Era Uma Vez no Oeste


O Spagghetti Western representou uma importante fase do cinema italiano que, na busca de homenagear os faroestes americanos se consagrou como uma evolução natural do gênero. Junto com Três Homens em Conflito, este Era Uma Vez no Oeste é uma de suas obras-primas, e ambos do genial diretor Sergio Leone. Não tem o mesmo peso de Meu Ódio Será Sua Herança ou Rastros do Ódio, por exemplo, até porque os filmes do gênero buscavam ser muito mais homenagens as grandes obras do gênero, algo parecido com o que Tarantino ou Robert Rodriguez fazem hoje. O som dos disparos das armas, por exemplo, lembram o de filmes muito mais antigos. Mas seus méritos são mais do que inegáveis.

Charles Bronson interpreta "Harmonica", um pistoleiro que busca um encontro com o perigoso Frank (Henry Fonda), por razões que não são claras. No meio do caminho dos dois entram Cheyenne (Jason Robards), outro fora-da-lei que é acusado pelo massacre de uma família, na verdade cometido por Frank, e Jill (Claudia Cardinale), esposa do pai da família massacrada que chega a cidade justamente no dia do crime.

A trama é simples, e em suas quase três horas de duração há muito pouco diálogo: Leone fez um épico silencioso, inquieto, confiando muito mais na direção de cena, nos atores, nos cenários, etc. Acertou em cheio. A vida de qualquer um que queira trabalhar com cinema vai mudar logo na abertura, com três matadores esperando sua vítima chegar de trem. Uma aula de som, edição e fotografia: assistir Era Uma Vez no Oeste vale por uns seis meses de uma faculdade de cinema.

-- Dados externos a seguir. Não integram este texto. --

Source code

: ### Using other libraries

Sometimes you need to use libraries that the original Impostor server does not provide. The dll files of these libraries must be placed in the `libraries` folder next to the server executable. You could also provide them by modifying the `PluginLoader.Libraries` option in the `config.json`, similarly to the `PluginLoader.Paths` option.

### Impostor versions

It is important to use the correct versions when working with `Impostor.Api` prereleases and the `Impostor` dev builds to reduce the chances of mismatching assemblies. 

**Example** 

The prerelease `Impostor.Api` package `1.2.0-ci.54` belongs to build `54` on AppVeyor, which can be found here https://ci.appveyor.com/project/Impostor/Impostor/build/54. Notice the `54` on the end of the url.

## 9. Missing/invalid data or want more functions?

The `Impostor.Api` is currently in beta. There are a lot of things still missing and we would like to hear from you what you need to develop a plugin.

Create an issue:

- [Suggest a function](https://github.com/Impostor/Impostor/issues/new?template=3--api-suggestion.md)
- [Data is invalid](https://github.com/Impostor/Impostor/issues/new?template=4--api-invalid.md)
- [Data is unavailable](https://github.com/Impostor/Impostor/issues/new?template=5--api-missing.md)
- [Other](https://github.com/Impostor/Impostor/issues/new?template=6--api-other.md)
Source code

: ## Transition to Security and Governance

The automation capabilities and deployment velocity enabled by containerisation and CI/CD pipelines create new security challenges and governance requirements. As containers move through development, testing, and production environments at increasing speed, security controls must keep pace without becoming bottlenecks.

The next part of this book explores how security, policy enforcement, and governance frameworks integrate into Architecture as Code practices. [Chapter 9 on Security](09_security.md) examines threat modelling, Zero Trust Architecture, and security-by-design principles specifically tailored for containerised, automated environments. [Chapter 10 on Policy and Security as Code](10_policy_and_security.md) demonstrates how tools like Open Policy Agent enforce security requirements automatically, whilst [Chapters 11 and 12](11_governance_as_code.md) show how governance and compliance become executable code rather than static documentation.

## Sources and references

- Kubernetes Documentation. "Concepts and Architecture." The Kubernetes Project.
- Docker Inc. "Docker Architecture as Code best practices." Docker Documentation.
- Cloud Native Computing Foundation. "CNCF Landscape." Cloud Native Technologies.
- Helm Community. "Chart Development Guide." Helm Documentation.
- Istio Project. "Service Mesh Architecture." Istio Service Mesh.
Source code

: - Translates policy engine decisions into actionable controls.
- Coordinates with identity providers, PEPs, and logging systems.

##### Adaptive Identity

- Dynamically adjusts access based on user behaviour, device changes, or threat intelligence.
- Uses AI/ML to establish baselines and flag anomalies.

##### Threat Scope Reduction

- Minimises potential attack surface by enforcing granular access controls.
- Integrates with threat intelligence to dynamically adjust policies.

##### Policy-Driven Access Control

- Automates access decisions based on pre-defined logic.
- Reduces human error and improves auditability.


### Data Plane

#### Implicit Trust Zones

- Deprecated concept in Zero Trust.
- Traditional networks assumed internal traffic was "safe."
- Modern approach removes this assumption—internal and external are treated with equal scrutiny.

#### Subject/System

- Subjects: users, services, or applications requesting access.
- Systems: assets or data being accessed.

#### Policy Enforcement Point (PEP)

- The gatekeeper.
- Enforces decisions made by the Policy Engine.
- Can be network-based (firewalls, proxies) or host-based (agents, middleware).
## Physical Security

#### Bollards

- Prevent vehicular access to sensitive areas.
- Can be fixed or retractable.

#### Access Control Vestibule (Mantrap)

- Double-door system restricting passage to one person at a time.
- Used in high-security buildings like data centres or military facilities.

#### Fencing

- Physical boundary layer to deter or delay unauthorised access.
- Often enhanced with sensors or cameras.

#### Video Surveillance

O roteiro econômico traz diálogos sempre inspirados e geniais. Por exemplo quando Harmonica pergunta se os três matadores trouxeram um cavalo para ele, quando trouxeram apenas três cavalos. Um deles responde "Parece que trouxemos um cavalo a menos". A resposta "Não, vocês trouxeram dois cavalos a mais". Ou a descrição de Cheyenne sobre a vida dos foras-da-lei: "Pessoas assim tem algo dentro delas. Tem algo a ver com morte". Essa fala, aliás, resume mais do que bem o clima do filme. 

Leone fez um épico sobre personagens que andam sempre lado a lado com a morte. Logo no início, um dos matadores se diverte ouvindo uma mosca presa no cano do revólver; Cheyenne parece quase suicida: faz de qualquer ação comum um motivo de enorme tensão (veja seu ritual para se livrar das algemas). Aliás, Jason Robards (mais conhecido pela sua atuação como Earl Partridge em Magnólia) tem uma performance brilhante como Cheyenne, empatando com a interpretação intensa e assustadora de Henry Fonda. Claudia Cardinale tem os diálogos mais fracos, e exagera no tom de voz, mas é linda e tem uma presença de tela assustadora: funciona bem. Charles Bronson mostra aqui o ator que poderia ter sido. Econômico, aposta no mistério do personagem, desenvolvendo uma química curiosíssima com Robards (imaginamos os dois como amigos desde a primeira cena, mesmo que nunca troquem duas palavras amigáveis). Pena que tenha se tornado uma caricatura grotesca, principalmente graças as continuações de Desejo de Matar.

Contando com uma das trilhas sonoras mais fabulosas e aclamadas já compostas por Ennio Morricone, Era Uma Vez no Oeste é um clássico obrigatório, quase um milagre cinematográfico: poucas vezes um filme conseguiu unir todos os seus elementos de forma tão impactante.

John Ford e cia. devem ter ficado muito orgulhosos.

NOTA: 10

1 comentários:

João Marcos Flores disse...

Cara, a voz que você ouve no filme não é da Claudia Cardinale, e sim de uma dubladora - algo que acontecia em todos os filmes americanos da atriz, que não conseguia perder o sotaque italiano e não falava um inglês muito bom.